El reportaje “Cambio climático y contaminación aceleran ocurrencia de fenómenos extremos en RD”, publicado por este autor, recoge las advertencias del IPCC sobre el incremento de lluvias extremas, olas de calor y ciclones tropicales como consecuencia del calentamiento global generado por las emisiones humanas.
El trabajo recuerda las precipitaciones extraordinarias registradas en el Gran Santo Domingo el 4 de noviembre de 2022 y los días 17 y 18 de noviembre de 2023, eventos que dejaron muertos, heridos, desplazados, severas inundaciones, daños a viviendas, vehículos e infraestructuras, además de pérdidas económicas millonarias.
El meteorólogo Jean Suriel explicó que el 4 de noviembre de 2022 se acumularon 267 milímetros de lluvia, mientras que entre el 17 y 18 de noviembre de 2023 se registraron 431 milímetros.
A estos episodios se suman las lluvias del 8 de abril de este año, que durante ocho horas dejaron acumulados de hasta 408 milímetros en el Gran Santo Domingo y otras provincias, provocando inundaciones generalizadas.
INNOVACIÓN PARA ELEVAR LA COMPETITIVIDAD
El reto inmediato es determinar si el país, el Gobierno y el sector empresarial están en condiciones de transformar, en el corto plazo, la capacidad instalada nominal del sistema eléctrico, integrada por gas natural (28 %), energía solar (22 %), fuel oil (18 %), carbón (15 %), hidroeléctrica (9 %), energía eólica (7 %) y biomasa (1 %).
Las plantas que operan con gas natural, fuel oil y carbón generan una parte importante de las emisiones de gases de efecto invernadero, por lo que un proceso gradual de sustitución contribuiría a reducir el impacto ambiental.
Además, los constantes aumentos de los precios de los derivados del petróleo afectan directamente los precios de todo en RD, incluyendo la energía.
La República Dominicana enfrenta una nueva etapa de desarrollo en la que su competitividad económica dependerá de la capacidad para transformar su matriz energética, adaptarse al cambio climático, modernizar sus ciudades, incorporar innovación y elevar la productividad.

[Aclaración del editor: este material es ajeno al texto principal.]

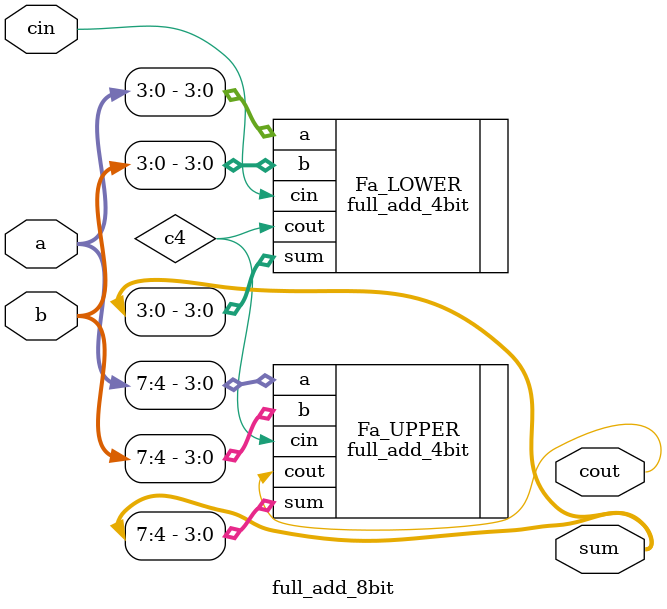
<source format=v>
`timescale 1ns / 1ps


module full_add_8bit(
    input [7:0] a,       
    input [7:0] b,         
    input cin,            
    output [7:0] sum,      
    output cout          
);

    wire c4;       
    // Instantiate the lower 4-bit full adder
    full_add_4bit Fa_LOWER(.a(a[3:0]),.b(b[3:0]),.cin(cin),.sum(sum[3:0]),.cout(c4));

    // Instantiate the upper 4-bit full adder
    full_add_4bit Fa_UPPER(.a(a[7:4]),.b(b[7:4]),.cin(c4),.sum(sum[7:4]),.cout(cout));

endmodule

</source>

De acuerdo con publicaciones del Ministerio de Energía y Minas, las plantas que utilizan carbón mineral representan la principal fuente de emisiones de CO₂ dentro del sistema eléctrico dominicano.
El carbón encabeza el ranking debido a que posee el mayor factor de emisión por unidad de electricidad generada. Las principales emisiones provienen de la Central Termoeléctrica Punta Catalina y de la central Barahona Carbón.
En segundo lugar, se ubican las plantas que operan con fuel oil No. 6, conocido también como bunker C, combustible que además de emitir elevadas cantidades de CO₂ genera otros contaminantes atmosféricos. Entre ellas figuran Karpowership, Quisqueya I y II y Palamara.
Las centrales alimentadas con gas natural ocupan la tercera posición. Aunque también producen emisiones de carbono, presentan una combustión más eficiente y menor intensidad de emisiones por megavatio-hora que el carbón y el fuel oil. Entre las principales instalaciones se encuentran AES Andrés, CESPM (Cogentrix) y las barcazas de Estrella del Mar.
El fuel oil No. 2 representa la menor participación dentro del SENI. Se emplea principalmente como combustible de respaldo para el arranque de unidades o durante períodos de alta demanda, aportando aproximadamente el 0.5 % de la matriz de generación.